### [Directions for this task]
Leave out the pictures and retype all the entries below exactly.

### [Source material]
== Segment start ==
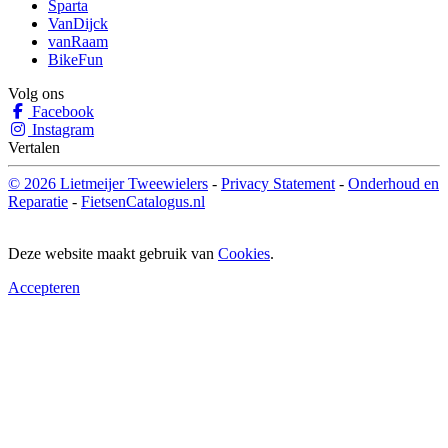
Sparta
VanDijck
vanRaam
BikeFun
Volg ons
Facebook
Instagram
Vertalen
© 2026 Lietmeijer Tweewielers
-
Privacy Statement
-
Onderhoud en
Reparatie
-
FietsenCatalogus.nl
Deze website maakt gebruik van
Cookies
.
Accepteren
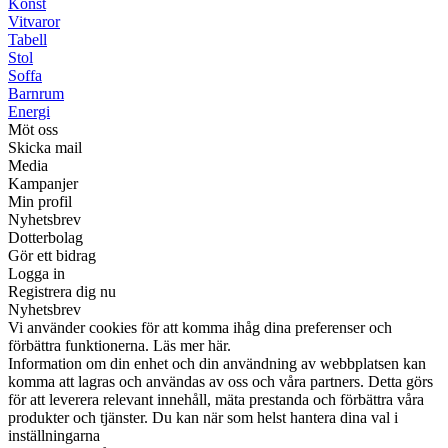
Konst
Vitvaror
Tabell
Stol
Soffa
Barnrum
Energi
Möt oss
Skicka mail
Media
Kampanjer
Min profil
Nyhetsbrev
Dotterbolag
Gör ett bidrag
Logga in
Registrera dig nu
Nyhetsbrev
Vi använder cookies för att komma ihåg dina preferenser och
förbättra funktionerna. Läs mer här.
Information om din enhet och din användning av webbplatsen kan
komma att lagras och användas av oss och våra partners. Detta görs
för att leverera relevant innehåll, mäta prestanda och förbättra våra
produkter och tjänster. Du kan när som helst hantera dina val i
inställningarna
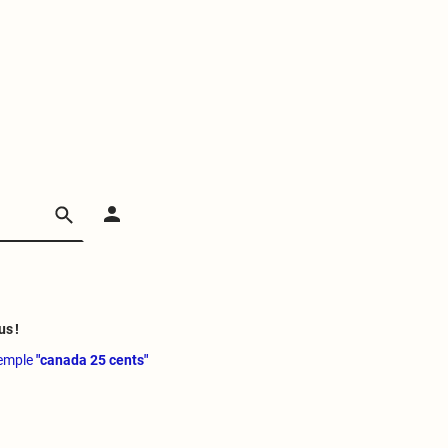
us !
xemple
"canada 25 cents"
== Segment end ==
### [Answer area]
Sparta
VanDijck
vanRaam
BikeFun
Volg ons
Facebook
Instagram
Vertalen
© 2026 Lietmeijer Tweewielers
-
Privacy Statement
-
Onderhoud en
Reparatie
-
FietsenCatalogus.nl
Deze website maakt gebruik van
Cookies
.
Accepteren
Konst
Vitvaror
Tabell
Stol
Soffa
Barnrum
Energi
Möt oss
Skicka mail
Media
Kampanjer
Min profil
Nyhetsbrev
Dotterbolag
Gör ett bidrag
Logga in
Registrera dig nu
Nyhetsbrev
Vi använder cookies för att komma ihåg dina preferenser och
förbättra funktionerna. Läs mer här.
Information om din enhet och din användning av webbplatsen kan
komma att lagras och användas av oss och våra partners. Detta görs
för att leverera relevant innehåll, mäta prestanda och förbättra våra
produkter och tjänster. Du kan när som helst hantera dina val i
inställningarna
us !
xemple
"canada 25 cents"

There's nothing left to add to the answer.